Software Development PDF Manual

In trying to come up with better methods of organizing and presenting concepts related to DMMD’s Software Development practices, I am compiling a manual with all of the different ideas. The latest PDF manual (generated with LaTeX) will always be available for download here.

Certain chapters from the manual will also be presented in these blog pages.

– Darian Muresan

no comments

Intuitive Mathematics PDF Manual

In trying to come up with better methods of organizing and presenting concepts related to Intuitive Mathematics, nothing seems to work better than using LaTeX. Therefore, the latest PDF manual (generated with LaTeX) will always be available for download here.

Certain chapters from the Intuitive Mathematics manual will also be presented in these blog pages.

– Darian Muresan

no comments

Software Branching

Software branching is an important sub-process of the overall software development process. The practice that we follow at DMMD is shown in the following figure.

In the above figure, time progresses from left to right and it is recorded using a changelist. A changelist is a number that increases each time a new submission to the software repository is made. Thus, a repository submission with a changelist of 12023 means that it was made before a repository submission of changelist 12050. The branching methodology then follows these rules:

The Main Branch. The main branch, shown in black, is considered the golden standard. It is the branch from which all of the release branches are made and into which all the experimental branches are integrated. The main branch is a single branch. The main brunch is sometimes called the trunk, as in the trunk of a tree with branches.
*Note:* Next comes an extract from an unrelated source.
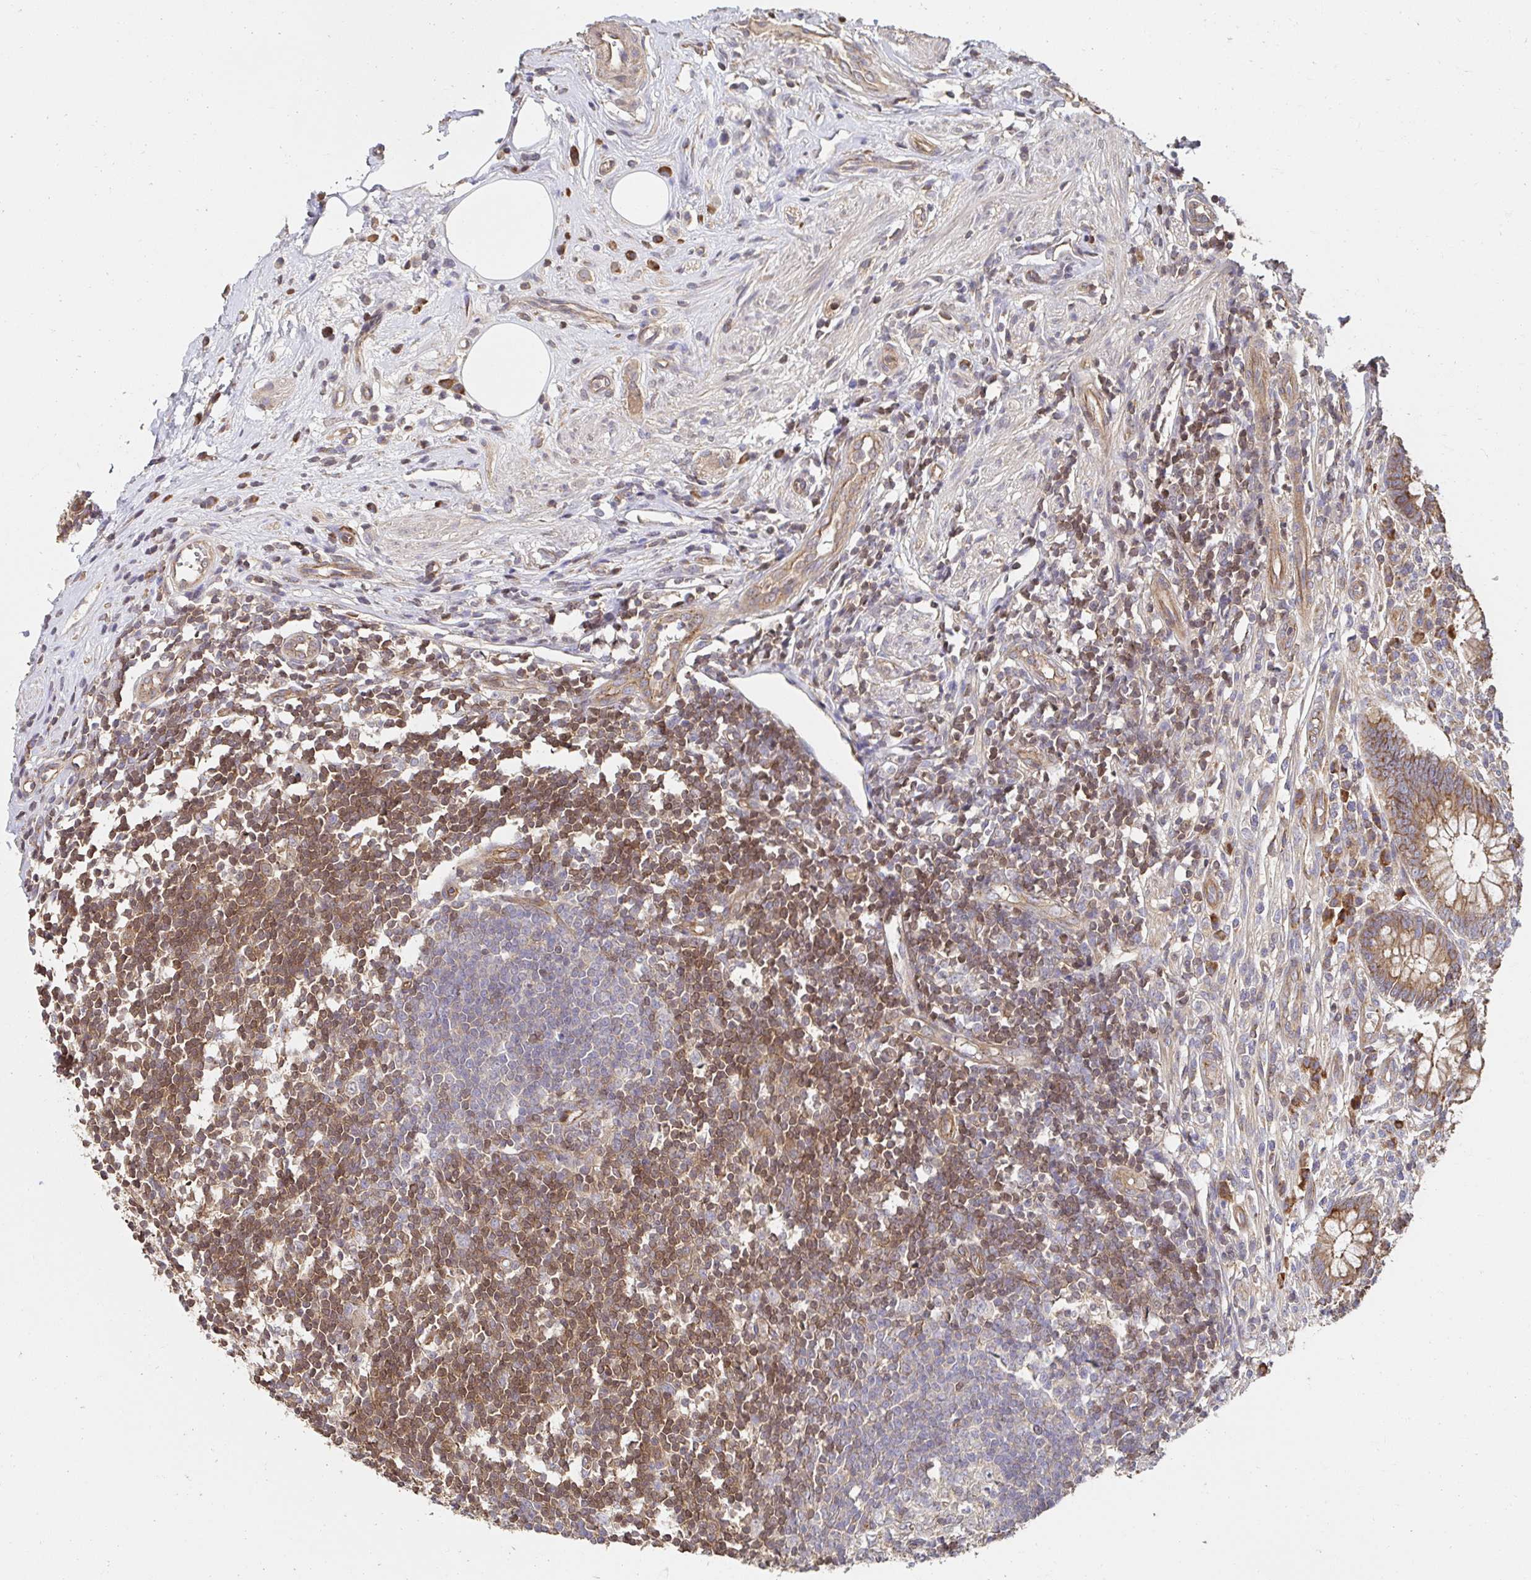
{"staining": {"intensity": "strong", "quantity": ">75%", "location": "cytoplasmic/membranous"}, "tissue": "appendix", "cell_type": "Glandular cells", "image_type": "normal", "snomed": [{"axis": "morphology", "description": "Normal tissue, NOS"}, {"axis": "topography", "description": "Appendix"}], "caption": "Glandular cells display high levels of strong cytoplasmic/membranous staining in approximately >75% of cells in unremarkable human appendix. (DAB (3,3'-diaminobenzidine) IHC, brown staining for protein, blue staining for nuclei).", "gene": "APBB1", "patient": {"sex": "female", "age": 56}}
The Release Branch. The release branch always starts off the main branch. A release branch starts off with a MAJOR release. Once a major release is done, no new features are added to the release branch. All new features are added only to the main or experimental branches. The release branch has a finite lifetime and it is extended only when a bug is fixed in the released version. When a bug is found in the release branch, the bug is fixed in the release branch first (changelist 12023) and then it is integrated into the main branch (changelist 12050). If new releases have been made, before the bug fix is integrated into the main branch (changelist 12050), then the bug fix is integrated into all the release branches (changelist 12051) that have been made before the integration of the bug fix (changelist 12050). The key is that all bug fixes are immediately integrated into the main branch and from the main branch they are integrated into all the other branches.

The Experimental Branch. The experimental branch is used when new features are tried, or when code experiments are made. The experimental branch must always be eventually integrated back into the main branch. An experimental branch cannot take a life of its own, independent of the main branch.

Branching when a project contains several different components, is a bit more complex and will be discussed in the next entry.

– Darian Muresan

Histogram Equalization

What exactly is histogram equalization and how can we think of it from an intuitive point of view, rather than the more abstract, mathematical point of view? A somewhat detailed technical point of view is given on the Wiki Page. Still, I believe there are some mathematical concepts, which I believe can be explained more intuitively. Here’s my take on histogram equalization.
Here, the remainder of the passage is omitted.